Hudson Square pedestrians ranging from foreigners to the visually impaired have come to depend on Rodriguez to get them across the intersection safely. Once the clock strikes 4:30 p.m., it’s indeed a “dead-on traffic jam” at Varick and Spring Streets, according to Rodriguez, who starts her shift at 3. The bottleneck continues up to 7 p.m. — particularly on Thursdays and Fridays, Rodriguez said, when the intersection becomes heavily congested with commuters headed to their weekend destinations. The intersection has become even more clogged since the fall, when many returned from vacation and resumed their daily work commutes.
Rodriguez believes the traffic will only get worse around the holiday season.
Policing the intersection is a different type of beast from Route 9A, Rodriguez’s other post, where traffic was more streamlined to begin with, she said.
“At first, it was like New Year’s in Times Square, with everyone blowing their horns,” Rodriguez said of the Varick Street intersection.
The car drivers have since grown accustomed to Rodriguez and have even started to rely on her to avoid the early evening gridlock.
“Now, we don’t even have to stop them a lot of times, ‘cause they know already we’re going to stop them,” said Rodriguez.
One of her main tasks while on duty, Rodriguez explained, is to regulate the passage of cars traveling southbound on Varick Street that are en route to the Holland Tunnel.
“When the [traffic] light changes, those cars are turning [right onto Varick Street] regardless of people crossing the street,” said Rodriguez. “So my job is to stop the cars completely and let the pedestrians cross.”
Rodriguez also prevents cars traveling on one of Varick’s three eastern lanes to cut into the line of traffic headed toward the tunnel. To keep the “creepers,” as Rodriguez calls them, from causing accidents, she motions them to continue along Varick Street.
“People come with all types of excuses [to get to the tunnel as quickly as possible],” said Rodriguez. “My favorite is, ‘I have to make it to the airport in 15 minutes,’ and I think, ‘you couldn’t get to the airport anyway, then!’”
Nine times out of ten, the drivers obey Rodriguez and head to the next intersection without giving her a hard time. On occasion, however, an angry driver curses at her — to which she replies, “Have a good day.”
“I just let them vent,” Rodriguez said. “As a former detective, nothing you can possibly tell me is going to faze me.”

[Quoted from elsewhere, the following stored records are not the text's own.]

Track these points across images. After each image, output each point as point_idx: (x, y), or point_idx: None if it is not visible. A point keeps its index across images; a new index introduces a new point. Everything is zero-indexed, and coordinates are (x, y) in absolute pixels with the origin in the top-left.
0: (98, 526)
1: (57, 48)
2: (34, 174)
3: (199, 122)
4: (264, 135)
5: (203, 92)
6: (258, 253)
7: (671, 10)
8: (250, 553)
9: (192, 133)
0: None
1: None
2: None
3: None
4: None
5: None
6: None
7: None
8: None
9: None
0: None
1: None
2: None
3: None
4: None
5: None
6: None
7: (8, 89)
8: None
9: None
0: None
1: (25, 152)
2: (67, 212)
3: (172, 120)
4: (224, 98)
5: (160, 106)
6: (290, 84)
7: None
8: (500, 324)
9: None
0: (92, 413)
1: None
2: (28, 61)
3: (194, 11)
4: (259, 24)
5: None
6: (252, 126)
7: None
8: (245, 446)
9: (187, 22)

As for the regulars, Rodriguez has become a familiar, welcome face in the neighborhood. Drivers who regularly pass by the intersection purposely switch lanes to strike up a conversation with Rodriguez as they wait at the light. Some neighborhood pedestrians call her by her first name, including visitors of the nearby VISIONS/Services for the Blind and Visually Impaired (at 500 Greenwich St.), who Rodriguez pays special attention to as they traverse the road.
“I’ll come up to them and I’ll say, ‘I got you’ — I’ll loop their arm around mine, and we’ll cross,” said Rodriguez. “I don’t know how they did it on their own prior.”
Even the neighborhood dogs have begun to recognize her.
“When they see us, they pull on the leash, wanting to come in our direction,” said Rodriguez.
The experienced traffic manager will respond to brazen jaywalkers by letting them know that they’re crossing at their own risk. She tries her best, though, to have them stay put until it’s safe to cross the intersection.
“I try to hold them back, ‘cause otherwise everyone else will follow, and those people will end up getting hit,” said Rodriguez.
After her shift and “the madness is over,” Rodriguez heads home to spend some quality time with her wife and 16-year-old daughter.
“We have dinner and just sit down and chat about the day… that’s how we end our evening,” said Rodriguez. “Then we wake up early in the morning to start all over again.”